[Written task] Count the lines in the entries below that contain the word "chart". Reply with the number alone.

+ + +

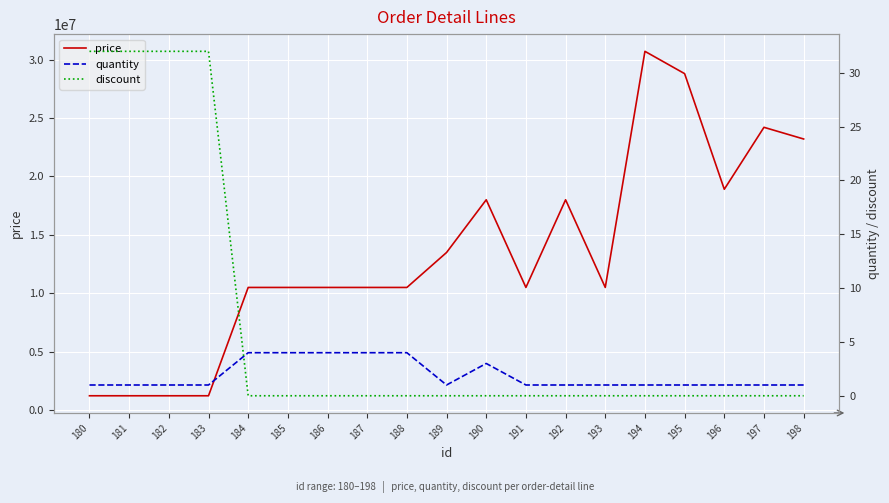

Between 185 and 191, which series saw the biggest shift?

quantity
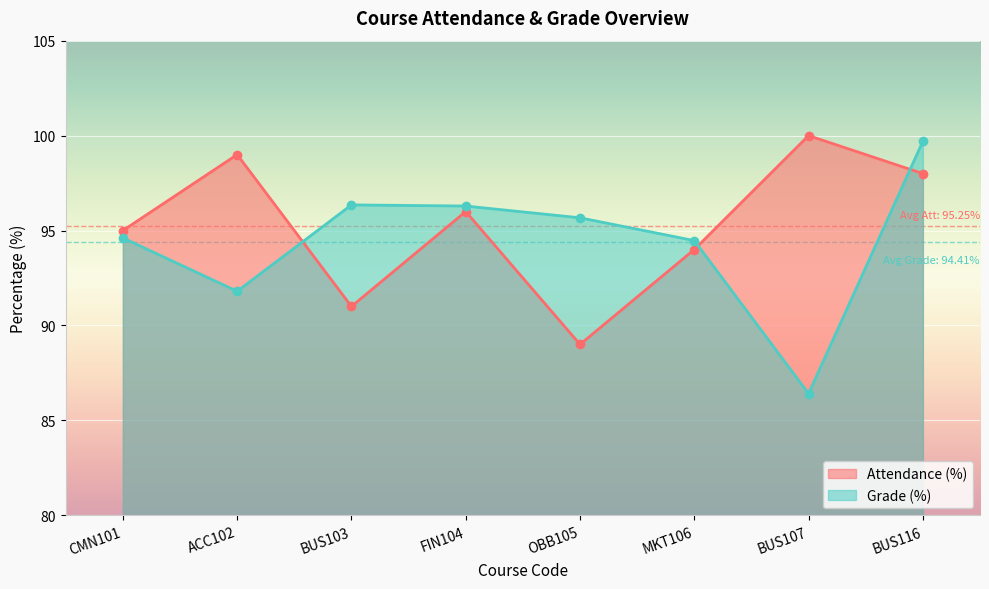

Reading right to left, list all the values displayed in this chart.

Attendance (%): 98.0	100.0	94.0	89.0	96.0	91.0	99.0	95.0
Grade (%): 99.7	86.4	94.5	95.7	96.3	96.3	91.8	94.6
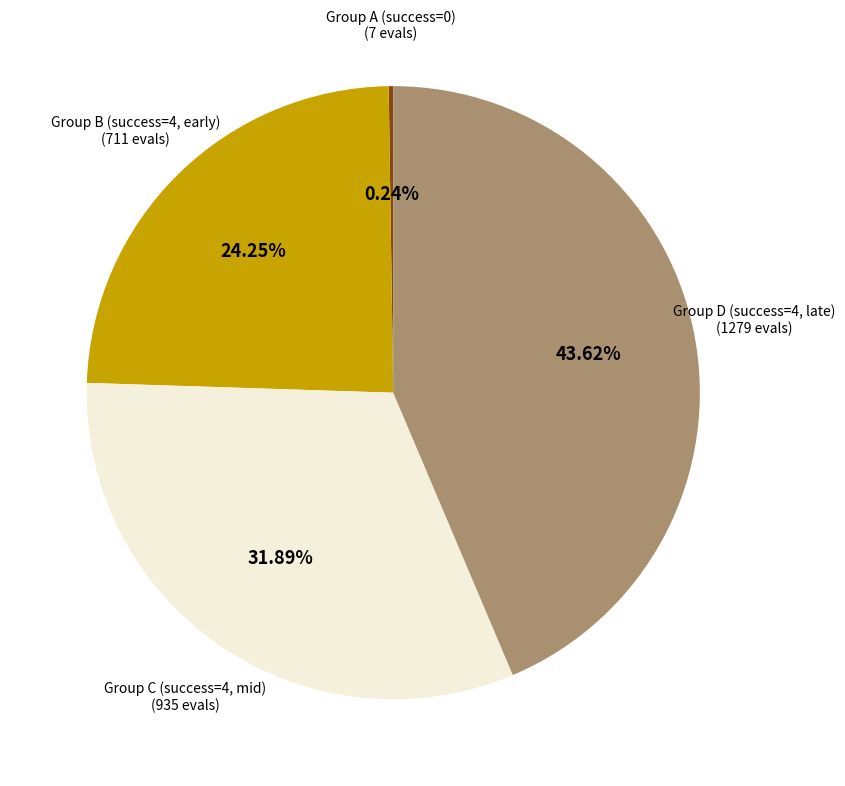

Does any single category account for the majority?

No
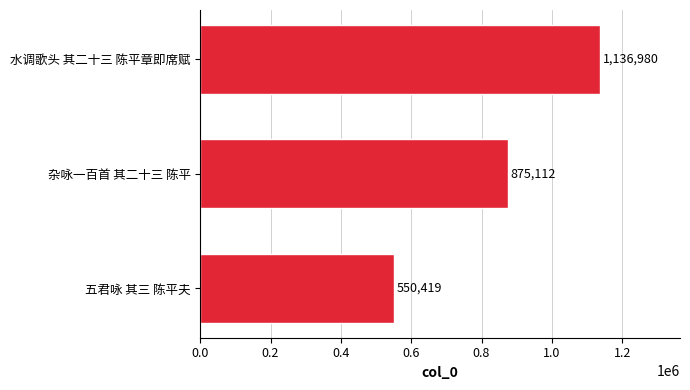

Are the bars grouped side by side (vs. stacked)?

No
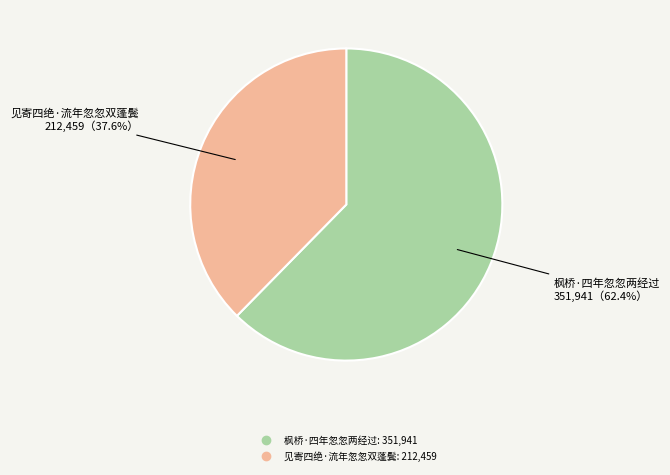

Does 枫桥·四年忽忽两经过 account for over 50% of the chart?

Yes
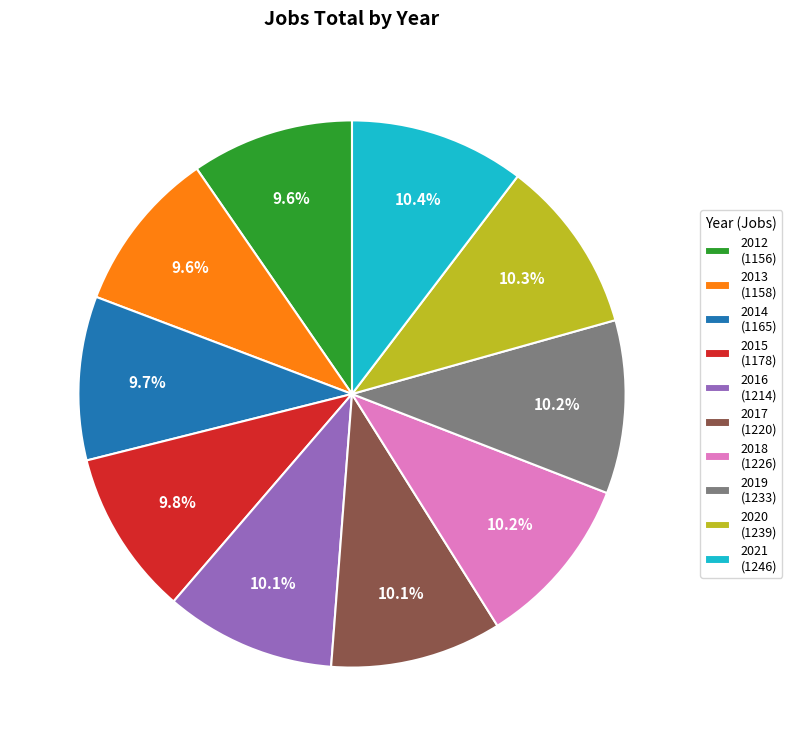

Is it true that 2017 is 23% of the pie?

False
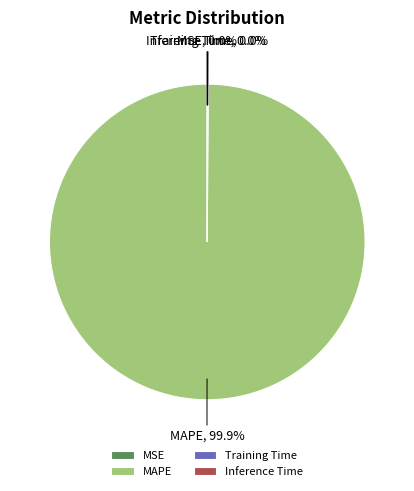

Does any single category account for the majority?

Yes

+ + +

[Your response] 2